The hood was big enough to fit over a climbing helmet.

Finally the stow pocket is very generous which makes packing the Nimbus a breeze and the double tabbed zip made for easy zipping. The yellow tab is bar tacked for added security but could do with a beefed up version as losing the jacket on a winter route would be disasterous! An easy fix. The stow pocket is situated at the bottom of the lining, Finisterre state that this is placed to help make the Nimbus more comfortable when wearing a pack. It would be much better situated up at chest level where it would be more accessible as the size is great for stashing belay gloves in, another easy fix if they wish to do so.

So, in conclusion the Finisterre Nimbus jacket is a great insulated jacket that has strong sustainable credentials, it’s light and versatile for mountain use and a great all round lifestyle jacket that I’ve worn loads over the winter. For technical mountain use it need a few minor and easy to fix adjustments to the pockets and it’s not going to stand a day on The Ben in February spindrift gnarl.
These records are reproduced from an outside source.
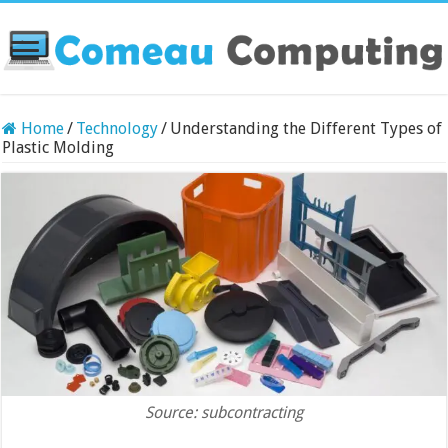
Home
/
Technology
/
Understanding the Different Types of
Plastic Molding
Source: subcontracting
But for Spring, Summer and Autumn mountain adventures it’s great. Hopefully Finisterre will continue to break into the mountain activity clothing as it’s yet another great British success story that is worth supporting and the price bracket competes with all good performance wear.

The Finisterre Nimbus jacket is available in sizes S – XXL and three colours. The Women’s version is available in sizes 8 -16 with the same three colour choices.

SRP £180 and available direct from Finisterre.